Questo senza considerare che la gestione dell’ambiente per essere sostenibile non può essere fatta né riproducendo a livello territoriale il modello urbano degli spazi specializzati (residenziale, parco, produttivo), né subordinando gli interessi locali ad interessi di altre aree. L’ecosistema basa la propria resilienza non sulla specializzazione bensì sulla multifunzionalità. L’esatto opposto del modello urbano.

A ben guardare il punto di vista di chi pensa di salvaguardare mummificando l’esistente parte da una visione distorta della realtà. Sulle Alpi a differenza di quanto molti pensano, la Natura originaria non esiste più. Ciò che vediamo rappresenta l’applicazione agli elementi naturali originari dell’attività umana. La stessa composizione floristica dei pascoli alpini sarebbe molto diversa da quella che è se non ci fosse stato il pascolo. Siamo portati a considerare le Alpi il regno della Natura semplicemente perché altrove quest’ultima è stata modificata in maniera più violenta e meno sostenibile. Tale risultato positivo è conseguenza di numerosi fattori, tuttavia, non vi è dubbio che una delle ragioni per cui possiamo considerare oggi le Alpi una regione ricca di risorse naturali va ricercata nella modalità con cui le popolazioni alpine hanno gestito il territorio. Modalità che faceva propri dei principi che oggi sono alla base del cosiddetto sviluppo sostenibile vale a dire di un modello di sviluppo in grado di durare nel tempo. Le limitazioni degli interessi immediati al fine di salvaguardare quelli futuri che, per strade diverse, maso chiuso ed usi civici rappresentano, ne sono un esempio.

In altri termini nelle Alpi grazie anche alla possibilità di decidere autonomamente in funzione delle specificità ambientali e delle esigenze delle comunità locali, si è riusciti a conservare attraverso la gestione. Risultato che non può essere raggiunto né attraverso norme calate dall’alto, né con la subordinazione degli interessi locali ad interessi di altre aree. I boschi dell’Appenino sono stati per secoli oggetto di leggi, norme, decreti calati dall’alto con il risultato di essere in condizioni molto peggiori di quelli alpinigestiti con poche regole, ma con la partecipazione diretta delle comunità locali. 

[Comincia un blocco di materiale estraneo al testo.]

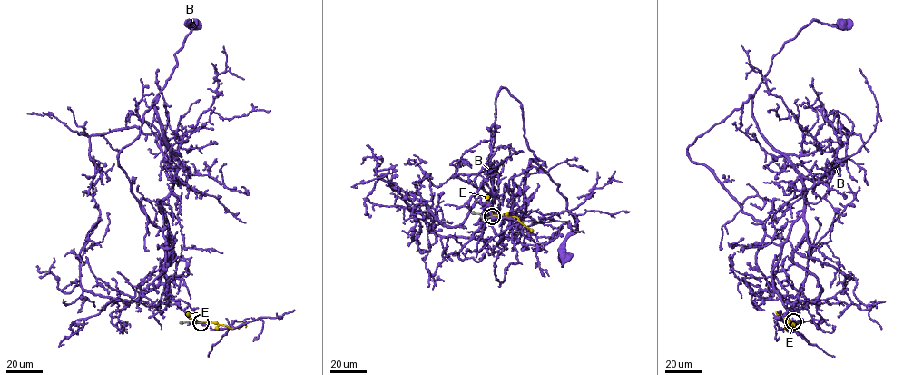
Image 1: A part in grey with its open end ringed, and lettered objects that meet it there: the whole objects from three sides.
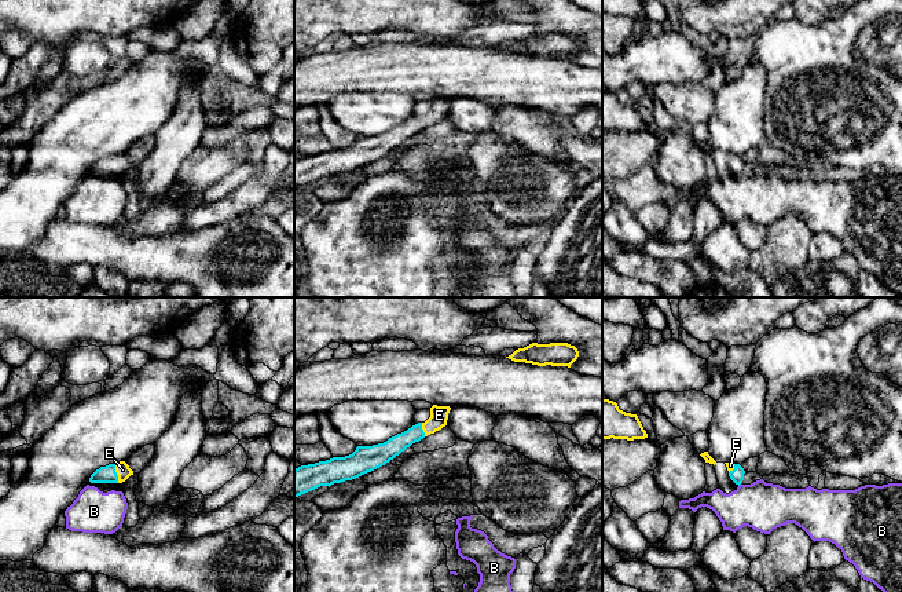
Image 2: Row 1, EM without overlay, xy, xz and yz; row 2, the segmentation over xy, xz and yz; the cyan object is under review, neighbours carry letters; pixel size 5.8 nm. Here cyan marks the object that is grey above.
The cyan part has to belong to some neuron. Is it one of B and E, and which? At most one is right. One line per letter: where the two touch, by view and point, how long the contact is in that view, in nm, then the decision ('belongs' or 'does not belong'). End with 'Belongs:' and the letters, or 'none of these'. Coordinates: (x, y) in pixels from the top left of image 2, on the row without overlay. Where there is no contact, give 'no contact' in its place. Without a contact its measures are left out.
B: no contact; does not belong
E: contact xy (116, 165); length 110 nm; belongs
Belongs: E

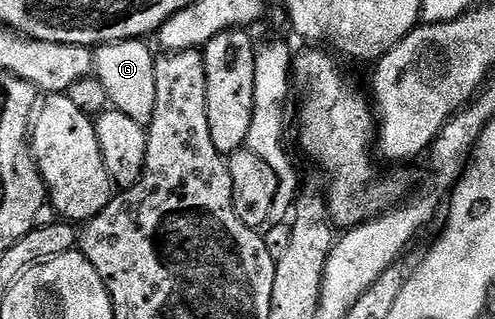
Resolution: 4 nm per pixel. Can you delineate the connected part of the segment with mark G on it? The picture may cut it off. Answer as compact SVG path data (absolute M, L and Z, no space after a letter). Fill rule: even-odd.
M129 39L119 43L103 43L94 51L96 77L108 93L110 107L143 125L149 125L154 120L158 97L154 68L156 55L146 45L141 39Z

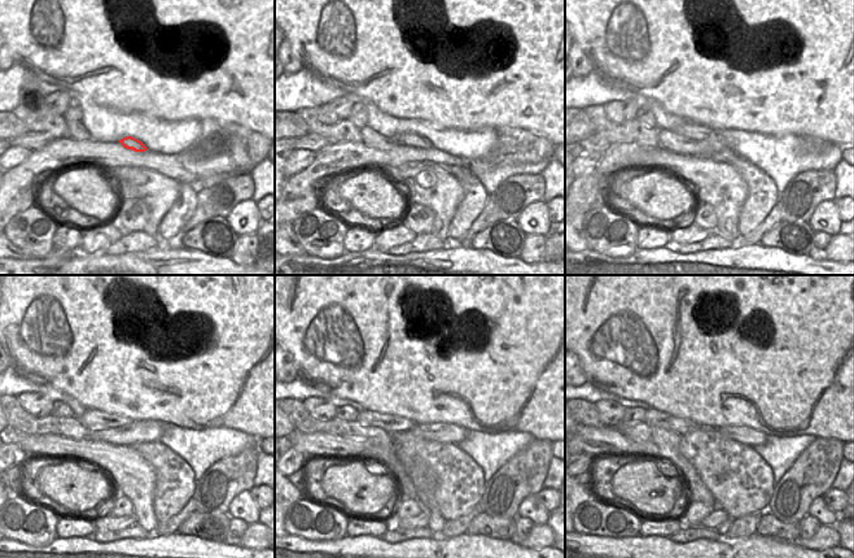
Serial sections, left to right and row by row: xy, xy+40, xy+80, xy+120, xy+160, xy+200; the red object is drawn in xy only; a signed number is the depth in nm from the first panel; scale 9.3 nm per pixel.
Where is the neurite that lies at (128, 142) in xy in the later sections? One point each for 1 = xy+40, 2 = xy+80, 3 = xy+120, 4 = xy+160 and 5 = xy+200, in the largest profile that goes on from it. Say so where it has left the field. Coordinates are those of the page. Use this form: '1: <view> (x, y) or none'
1: xy+40 (407, 139)
2: xy+80 (695, 131)
3: xy+120 (93, 419)
4: xy+160 (390, 423)
5: xy+200 (656, 418)

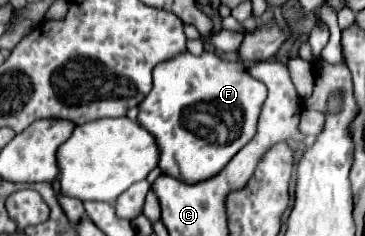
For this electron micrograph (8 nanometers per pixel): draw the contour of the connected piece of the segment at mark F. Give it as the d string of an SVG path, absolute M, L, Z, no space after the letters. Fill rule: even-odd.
M184 50L154 68L154 88L140 104L138 124L156 136L160 170L186 184L198 184L216 176L252 140L264 100L264 84L250 76L242 60L224 60L210 50L200 56Z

Per questo la gestione delle risorse naturali alpine deve essere in primo luogo orientata a soddisfare le esigenze delle popolazioni locali. Esigenze che comprendono anche quella di poter utilizzare, sia pure in maniera non distruttiva, il territorio della montagna. Una montagna ben curata è anche nell’interesse delle popolazioni di pianura. Una montagna ben curata può vedere la presenza dei grandi carnivori, ma in numero tale da non mettere in discussionela qualità della vita e la sopravvivenza anche economica delle comunità locali. Una montagna ben curata richiede che vengano riconosciuti i limiti entro cui si può operare: limiti nello sfruttamento, ma anche limiti all’avanzare del selvaggio.

In definitiva una montagna ben curata richiede la possibilità che vi siano comunità locali che attuano gestioni attive, autonome, consapevoli dell’importanza di ciò che hanno in prestito dalle generazioni future.

Professor Geremia Gios, ordinario di Economia Agraria e dell’Ambiente Dip. Economia Università di Trento.